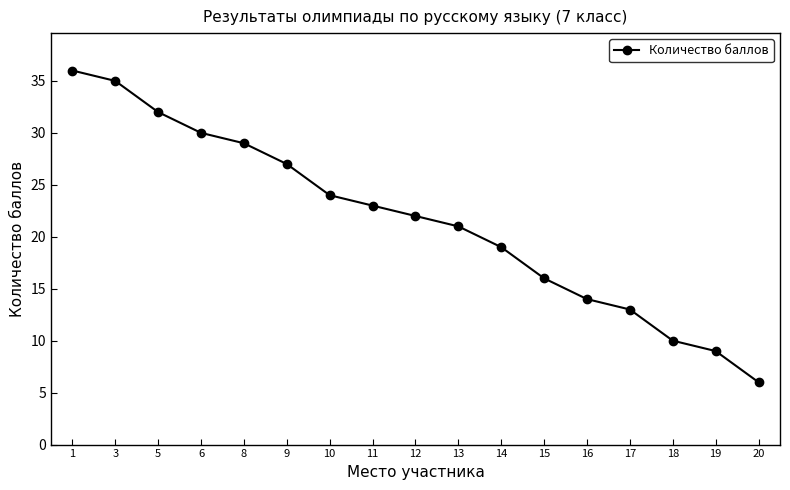

Is this an area chart (filled region under the line)?

No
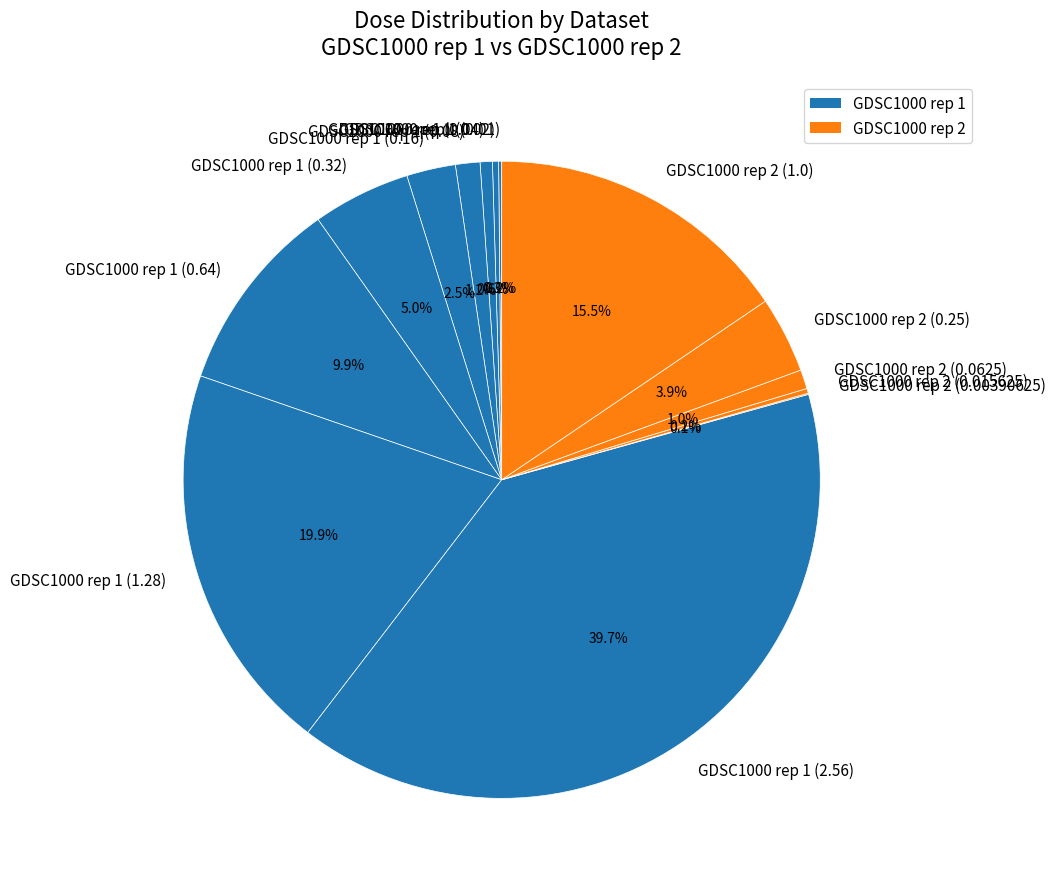

Is there a majority slice in this chart?

No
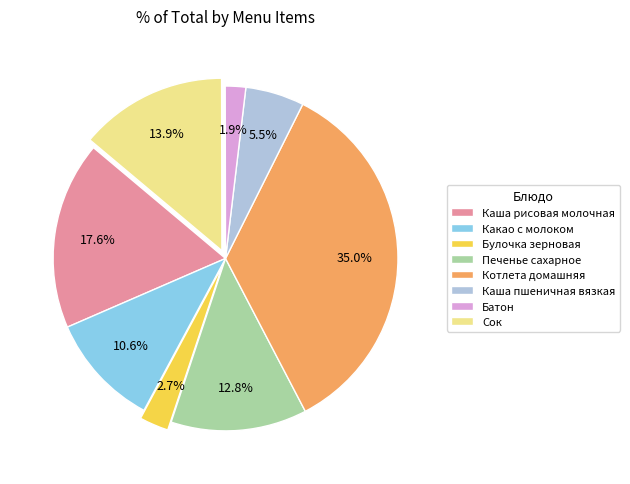

Count the number of slices in the pie.

8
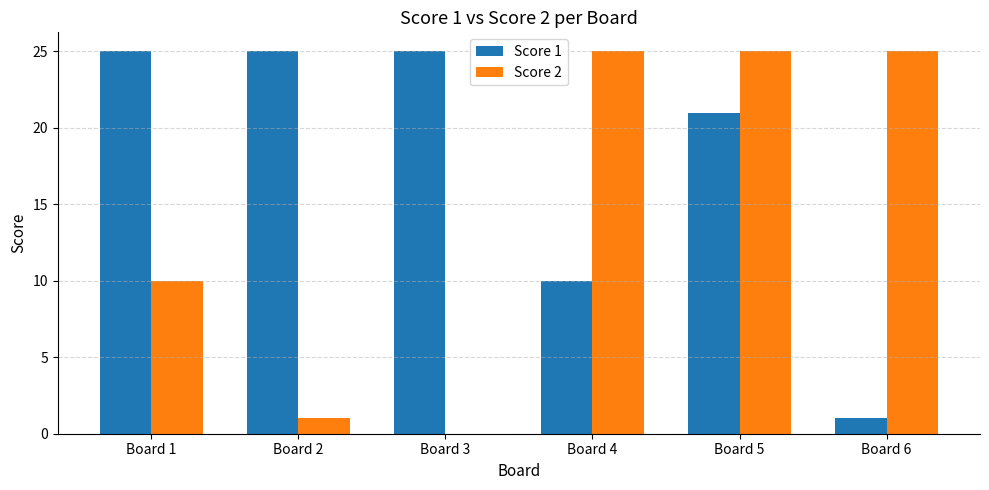

Which series has the largest total across all categories?

Score 1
★ ★ ★ ★
> _Work order_
Can you reproduce every line of the listing above word for word, leaving out the pictures?

> _Answer to this task_
Is this an area chart (filled region under the line)?

No

Is there a majority slice in this chart?

No

Count the number of slices in the pie.

8

Which series has the largest total across all categories?

Score 1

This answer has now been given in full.